Written instruction: Copy out these records again, putting "catalog number" in place of each "catalogue / barcode" and changing nothing else.

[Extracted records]
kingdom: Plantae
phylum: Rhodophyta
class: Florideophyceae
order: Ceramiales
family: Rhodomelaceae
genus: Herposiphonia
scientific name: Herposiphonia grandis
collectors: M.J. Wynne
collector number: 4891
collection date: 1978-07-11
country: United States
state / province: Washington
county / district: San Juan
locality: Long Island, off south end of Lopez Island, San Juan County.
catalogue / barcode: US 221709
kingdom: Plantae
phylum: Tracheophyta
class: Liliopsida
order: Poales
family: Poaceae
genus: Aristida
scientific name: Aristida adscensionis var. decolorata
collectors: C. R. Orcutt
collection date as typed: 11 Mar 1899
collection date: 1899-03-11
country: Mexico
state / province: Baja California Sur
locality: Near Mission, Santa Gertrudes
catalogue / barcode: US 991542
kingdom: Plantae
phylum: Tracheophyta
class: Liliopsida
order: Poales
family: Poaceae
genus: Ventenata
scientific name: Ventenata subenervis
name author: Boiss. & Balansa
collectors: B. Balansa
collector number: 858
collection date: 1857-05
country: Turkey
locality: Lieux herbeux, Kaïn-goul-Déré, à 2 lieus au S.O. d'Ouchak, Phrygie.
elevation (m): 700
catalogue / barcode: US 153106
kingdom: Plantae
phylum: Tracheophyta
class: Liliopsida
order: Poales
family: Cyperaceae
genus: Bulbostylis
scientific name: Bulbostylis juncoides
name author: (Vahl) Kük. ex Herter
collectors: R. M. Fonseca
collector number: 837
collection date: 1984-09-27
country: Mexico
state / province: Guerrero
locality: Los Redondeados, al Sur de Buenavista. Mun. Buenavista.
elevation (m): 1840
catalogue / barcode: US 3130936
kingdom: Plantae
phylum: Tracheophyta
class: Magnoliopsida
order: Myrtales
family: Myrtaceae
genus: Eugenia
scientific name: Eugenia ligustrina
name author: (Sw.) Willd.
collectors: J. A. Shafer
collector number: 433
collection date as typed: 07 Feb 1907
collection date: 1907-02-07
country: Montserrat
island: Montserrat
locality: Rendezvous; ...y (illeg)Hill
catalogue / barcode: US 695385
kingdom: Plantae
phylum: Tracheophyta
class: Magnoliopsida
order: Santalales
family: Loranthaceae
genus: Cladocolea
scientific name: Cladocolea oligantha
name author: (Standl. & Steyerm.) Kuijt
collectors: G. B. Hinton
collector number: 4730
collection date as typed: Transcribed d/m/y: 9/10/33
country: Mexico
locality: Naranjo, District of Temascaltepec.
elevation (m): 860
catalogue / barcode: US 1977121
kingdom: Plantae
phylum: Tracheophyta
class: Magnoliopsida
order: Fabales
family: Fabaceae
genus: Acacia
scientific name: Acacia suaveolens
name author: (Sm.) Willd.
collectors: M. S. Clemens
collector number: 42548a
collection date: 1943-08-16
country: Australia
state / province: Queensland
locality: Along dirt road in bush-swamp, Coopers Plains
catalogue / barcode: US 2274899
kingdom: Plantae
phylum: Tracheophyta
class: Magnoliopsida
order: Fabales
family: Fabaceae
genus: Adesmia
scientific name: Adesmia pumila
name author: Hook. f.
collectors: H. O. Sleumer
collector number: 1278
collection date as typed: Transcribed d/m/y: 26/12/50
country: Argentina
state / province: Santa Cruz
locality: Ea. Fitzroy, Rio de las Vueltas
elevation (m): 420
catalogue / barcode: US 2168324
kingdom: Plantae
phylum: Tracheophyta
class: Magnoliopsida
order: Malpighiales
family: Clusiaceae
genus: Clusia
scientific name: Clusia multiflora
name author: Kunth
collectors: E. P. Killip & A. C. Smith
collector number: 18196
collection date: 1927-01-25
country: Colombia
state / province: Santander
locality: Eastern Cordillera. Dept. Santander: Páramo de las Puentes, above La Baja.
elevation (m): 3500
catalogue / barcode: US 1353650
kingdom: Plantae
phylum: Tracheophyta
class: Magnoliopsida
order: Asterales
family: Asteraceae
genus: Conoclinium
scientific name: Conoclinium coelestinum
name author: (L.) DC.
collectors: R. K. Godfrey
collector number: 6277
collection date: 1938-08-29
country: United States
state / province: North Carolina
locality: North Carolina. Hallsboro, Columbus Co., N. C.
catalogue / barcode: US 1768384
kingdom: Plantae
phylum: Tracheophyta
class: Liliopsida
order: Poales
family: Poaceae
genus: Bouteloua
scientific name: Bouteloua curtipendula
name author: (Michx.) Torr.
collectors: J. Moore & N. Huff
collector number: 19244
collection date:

Output:
kingdom: Plantae
phylum: Rhodophyta
class: Florideophyceae
order: Ceramiales
family: Rhodomelaceae
genus: Herposiphonia
scientific name: Herposiphonia grandis
collectors: M.J. Wynne
collector number: 4891
collection date: 1978-07-11
country: United States
state / province: Washington
county / district: San Juan
locality: Long Island, off south end of Lopez Island, San Juan County.
catalog number: US 221709
kingdom: Plantae
phylum: Tracheophyta
class: Liliopsida
order: Poales
family: Poaceae
genus: Aristida
scientific name: Aristida adscensionis var. decolorata
collectors: C. R. Orcutt
collection date as typed: 11 Mar 1899
collection date: 1899-03-11
country: Mexico
state / province: Baja California Sur
locality: Near Mission, Santa Gertrudes
catalog number: US 991542
kingdom: Plantae
phylum: Tracheophyta
class: Liliopsida
order: Poales
family: Poaceae
genus: Ventenata
scientific name: Ventenata subenervis
name author: Boiss. & Balansa
collectors: B. Balansa
collector number: 858
collection date: 1857-05
country: Turkey
locality: Lieux herbeux, Kaïn-goul-Déré, à 2 lieus au S.O. d'Ouchak, Phrygie.
elevation (m): 700
catalog number: US 153106
kingdom: Plantae
phylum: Tracheophyta
class: Liliopsida
order: Poales
family: Cyperaceae
genus: Bulbostylis
scientific name: Bulbostylis juncoides
name author: (Vahl) Kük. ex Herter
collectors: R. M. Fonseca
collector number: 837
collection date: 1984-09-27
country: Mexico
state / province: Guerrero
locality: Los Redondeados, al Sur de Buenavista. Mun. Buenavista.
elevation (m): 1840
catalog number: US 3130936
kingdom: Plantae
phylum: Tracheophyta
class: Magnoliopsida
order: Myrtales
family: Myrtaceae
genus: Eugenia
scientific name: Eugenia ligustrina
name author: (Sw.) Willd.
collectors: J. A. Shafer
collector number: 433
collection date as typed: 07 Feb 1907
collection date: 1907-02-07
country: Montserrat
island: Montserrat
locality: Rendezvous; ...y (illeg)Hill
catalog number: US 695385
kingdom: Plantae
phylum: Tracheophyta
class: Magnoliopsida
order: Santalales
family: Loranthaceae
genus: Cladocolea
scientific name: Cladocolea oligantha
name author: (Standl. & Steyerm.) Kuijt
collectors: G. B. Hinton
collector number: 4730
collection date as typed: Transcribed d/m/y: 9/10/33
country: Mexico
locality: Naranjo, District of Temascaltepec.
elevation (m): 860
catalog number: US 1977121
kingdom: Plantae
phylum: Tracheophyta
class: Magnoliopsida
order: Fabales
family: Fabaceae
genus: Acacia
scientific name: Acacia suaveolens
name author: (Sm.) Willd.
collectors: M. S. Clemens
collector number: 42548a
collection date: 1943-08-16
country: Australia
state / province: Queensland
locality: Along dirt road in bush-swamp, Coopers Plains
catalog number: US 2274899
kingdom: Plantae
phylum: Tracheophyta
class: Magnoliopsida
order: Fabales
family: Fabaceae
genus: Adesmia
scientific name: Adesmia pumila
name author: Hook. f.
collectors: H. O. Sleumer
collector number: 1278
collection date as typed: Transcribed d/m/y: 26/12/50
country: Argentina
state / province: Santa Cruz
locality: Ea. Fitzroy, Rio de las Vueltas
elevation (m): 420
catalog number: US 2168324
kingdom: Plantae
phylum: Tracheophyta
class: Magnoliopsida
order: Malpighiales
family: Clusiaceae
genus: Clusia
scientific name: Clusia multiflora
name author: Kunth
collectors: E. P. Killip & A. C. Smith
collector number: 18196
collection date: 1927-01-25
country: Colombia
state / province: Santander
locality: Eastern Cordillera. Dept. Santander: Páramo de las Puentes, above La Baja.
elevation (m): 3500
catalog number: US 1353650
kingdom: Plantae
phylum: Tracheophyta
class: Magnoliopsida
order: Asterales
family: Asteraceae
genus: Conoclinium
scientific name: Conoclinium coelestinum
name author: (L.) DC.
collectors: R. K. Godfrey
collector number: 6277
collection date: 1938-08-29
country: United States
state / province: North Carolina
locality: North Carolina. Hallsboro, Columbus Co., N. C.
catalog number: US 1768384
kingdom: Plantae
phylum: Tracheophyta
class: Liliopsida
order: Poales
family: Poaceae
genus: Bouteloua
scientific name: Bouteloua curtipendula
name author: (Michx.) Torr.
collectors: J. Moore & N. Huff
collector number: 19244
collection date:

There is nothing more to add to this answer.